WHAT TO SAY WHEN GOD CALLS
The reply Eli the priest told the boy Samuel to use when he heard his name being called in the night is a sure guide for each of us as disciples: Speak, Lord, your servant is listening.
Those few words give us a context in which we can live our lives. First, we live in a universe with a God who speaks, who knows us personally, who, as he came to Samuel in the sanctuary, stands by and is interested in us. Second, God is the Lord we are the servants. Those who were the lords of their manors had servants to keep the building in good repair, to maintain the household and provide for the needs of the family and their friends. God as the Lord has the ultimate responsibility. Third, as servants we are listening to what is said and willing to do what we are told.
Starting today and continuing for the next four Sundays we hear extracts from the middle section of the first letter of St Paul to the Corinthians. The first three are on our sexual behaviour and relationships, then an account of Paul’s preaching and finally an appeal to take him as a role model.
In the Sundays of ordinary time when we vest in green the bible readings are organised so that there is some connection between the first reading (usually from the Old Testament) and the gospel. The second reading stands alone and like these extracts from first Corinthians usually gives us more of a continuous extract from the letter being used.
When we listen to the readings each Sunday we are in the mode of Samuel in our response. Our set responses clearly emphasise this mindset with our “Thanks be to God” at the end of the first two readings and “praise to you, Lord Jesus Christ” at the end of the gospel. We are grateful that God has spoken at least in our programmed responses.
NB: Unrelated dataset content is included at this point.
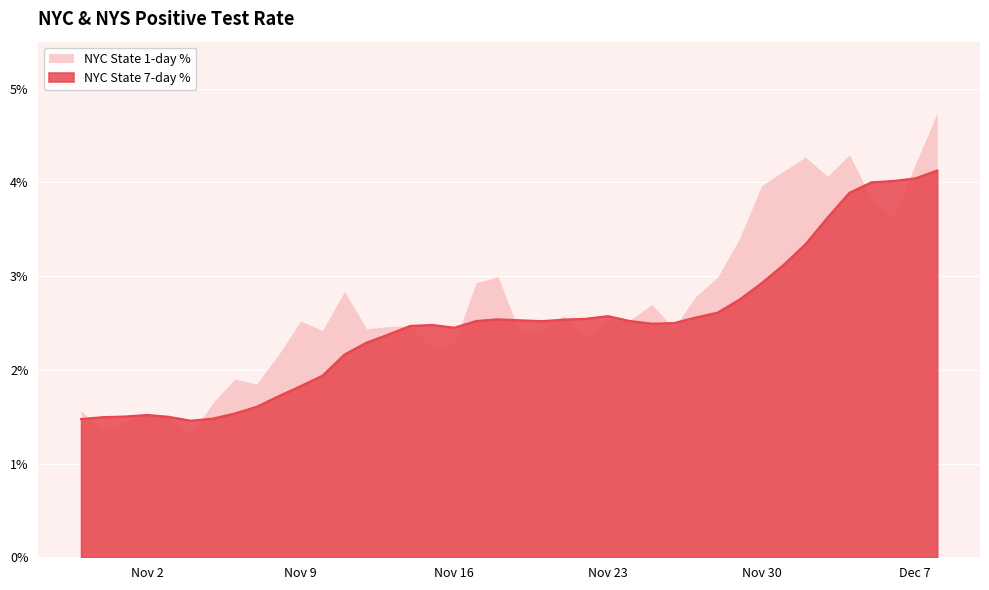

What are all the series names shown in the legend?

NYC State 1-day %, NYC State 7-day %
However, we need to check that we are truly grateful and to check that we are receiving what is said and taking it on board as a guide to our lives. What Paul says today about sex among unmarried people (fornication) would be regarded as quaint and unrealistic by modern western developed societies. What God says about our bodies not being our own in fact that we are not our own would similarly be rejected by many but especially by those who advocate that unborn infants can be killed. The chant is that it is the woman’s body to do with it what she chooses. God’s word simply says this is not true. Even the body of the mother is not hers to do with what she chooses. Our bodies are temples of the Holy Spirit. We are not our own property; we have been bought and paid for. So we are to use our bodies for the glory of God.
The voices of our society often sound louder and are more insistent than the voice of the Lord who loves us and calls us. Still, it is his voice that is the voice of reason and wisdom not the others. Let us listen and act on what we hear.